An entertaining, penetrating look at adolescence

August 16, 1984

The movies rarely do right by children. Hollywood tends to patronize, exploit , or just ignore child characters, and even pictures with good intentions may fall into hackneyed views that haven't been questioned for decades.

''Old Enough'' is a pleasant exception to the rule. An independent production , it's the work of two new talents - Marisa and Dina Silver - who clearly remember what their younger days were like, and have the knack for getting their impressions on-screen. Just about every scene has the ring of authenticity, and even when the plot seems a touch contrived, the filmmakers never force things into predictable patterns. The result is a warm and friendly comedy with lots of lore and even a little wisdom about the tough years of early adolescence.

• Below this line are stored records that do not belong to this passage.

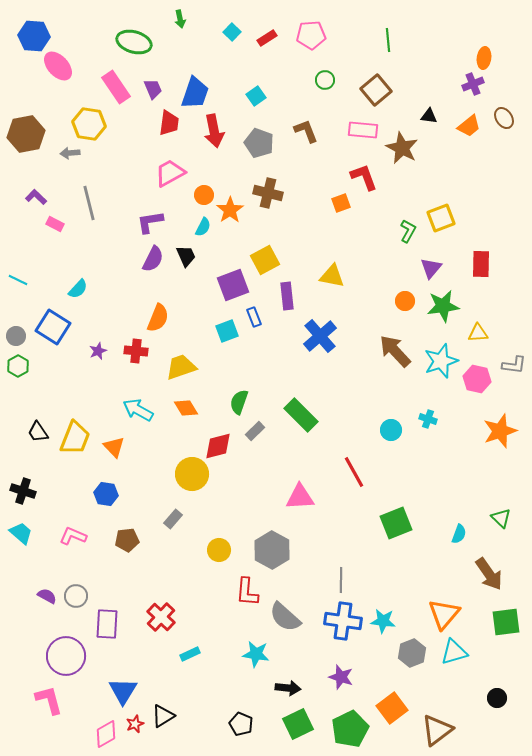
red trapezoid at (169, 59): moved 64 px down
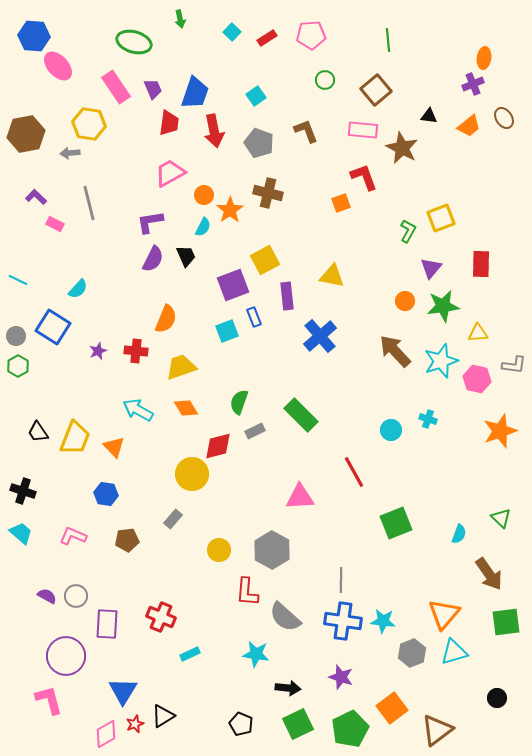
orange semicircle at (158, 318): moved 8 px right, 1 px down
gray rectangle at (255, 431): rotated 18 degrees clockwise
red cross at (161, 617): rotated 20 degrees counterclockwise
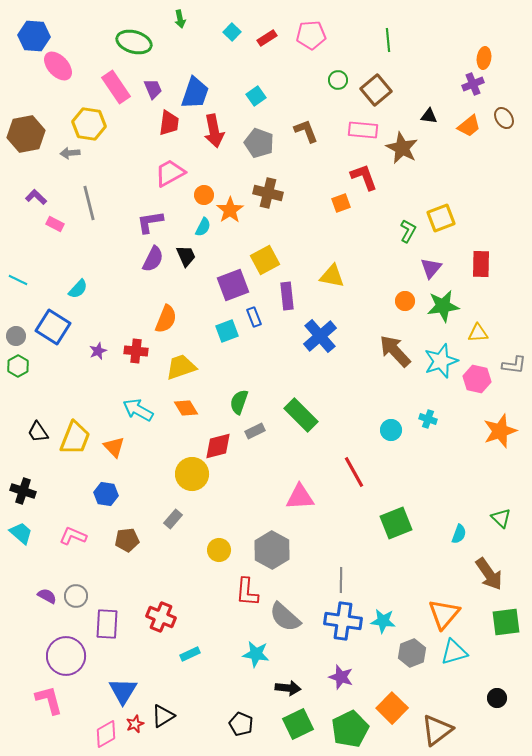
green circle at (325, 80): moved 13 px right
orange square at (392, 708): rotated 8 degrees counterclockwise
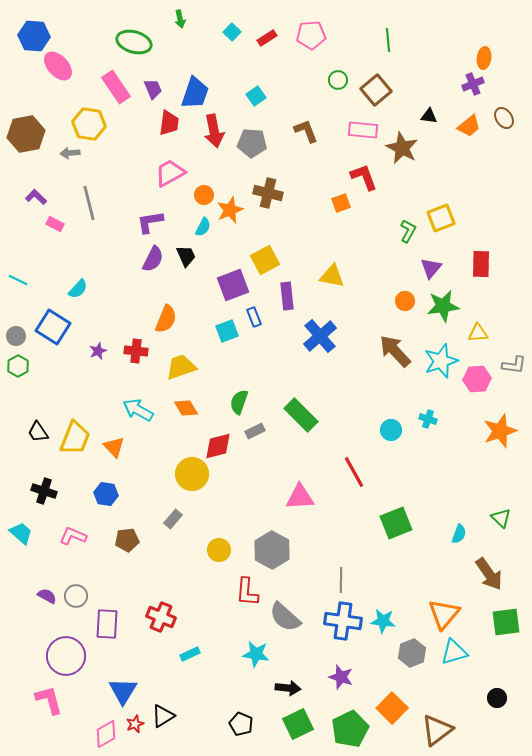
gray pentagon at (259, 143): moved 7 px left; rotated 16 degrees counterclockwise
orange star at (230, 210): rotated 12 degrees clockwise
pink hexagon at (477, 379): rotated 16 degrees counterclockwise
black cross at (23, 491): moved 21 px right
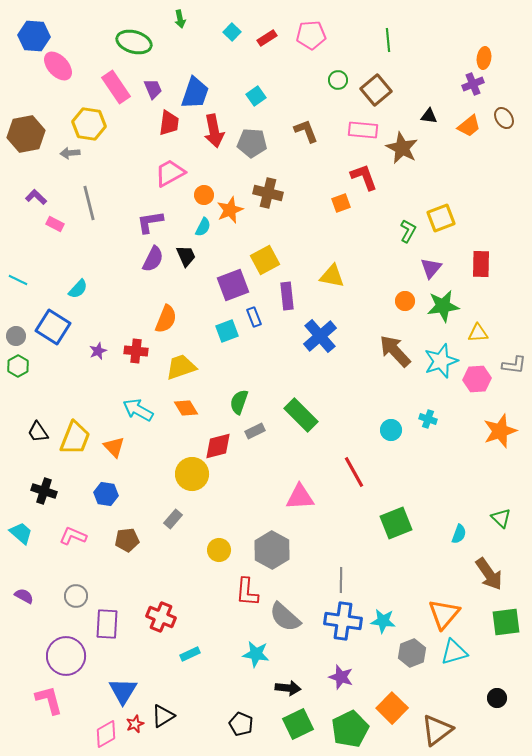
purple semicircle at (47, 596): moved 23 px left
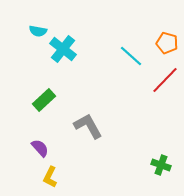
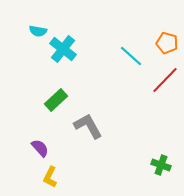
green rectangle: moved 12 px right
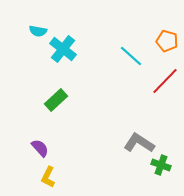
orange pentagon: moved 2 px up
red line: moved 1 px down
gray L-shape: moved 51 px right, 17 px down; rotated 28 degrees counterclockwise
yellow L-shape: moved 2 px left
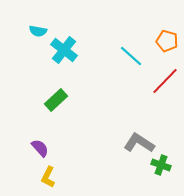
cyan cross: moved 1 px right, 1 px down
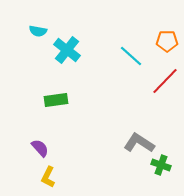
orange pentagon: rotated 15 degrees counterclockwise
cyan cross: moved 3 px right
green rectangle: rotated 35 degrees clockwise
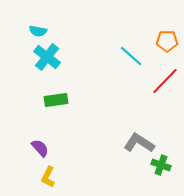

The setting is a New York neighborhood where upscale newcomers are slowly displacing the working-class tenants. Lonnie, 12 years old, lives in a townhouse that looks like it's scrubbed and sterilized every morning. Karen, 14, is jammed with her family into a walkup flat.

The girls meet during a long, hot summer when Karen's lonely and Lonnie's bored with day camp. Each finds the other tantalizing - opposites often attract, and these kids are as opposite as you can get, in everything from economics to cosmetics. Their ages are an interesting match, too. Looking at Lonnie, the older Karen can see the childhood she's just barely left; meanwhile Lonnie searches Karen's face, form, and behavior for clues to the teenage adventure she's about to begin.

The movie cares more about details than drama, which is to the good, though the details are presented from a determinedly middle-class viewpoint that finds the working-class girl much more exotic than her privileged pal. Be that as it may, the strongest moments take place when writer-director Marisa Silver quietly observes her characters and the fine young actresses who play them.

The plot revs up from time to time, as when Karen's brother gets involved with a siren in an upstairs apartment, but such episodes seem tangential to the movie's real business, which is to crawl inside the hearts and minds of two energetic youngsters coming face to face with the world and themselves for the first time. When it focuses crisply on that fascinating task, ''Old Enough'' is a fascinating film.

It's also a film with an unusual genesis. It was first developed in 1982 at the Sundance Institute for Independent Filmmakers, a brainchild of Robert Redford, who founded it in 1980 to support nonstudio moviemaking. The producer, Dina Silver, then raised money from Sundance and other independent investors.

The picture was shot on location in New York during the summer of 1983 with a professional crew, including - most important - cinematographer Michael Ballhaus , who has enhanced the work of such major directors as Margarethe von Trotta and Rainer Werner Fassbinder. Both stars, Sarah Boyd as Lonnie and Rainbow Harvest as Karen, are New Yorkers with first-hand knowledge of the turf ''Old Enough'' covers. It's an independent production all the way, and a most polished example of the breed.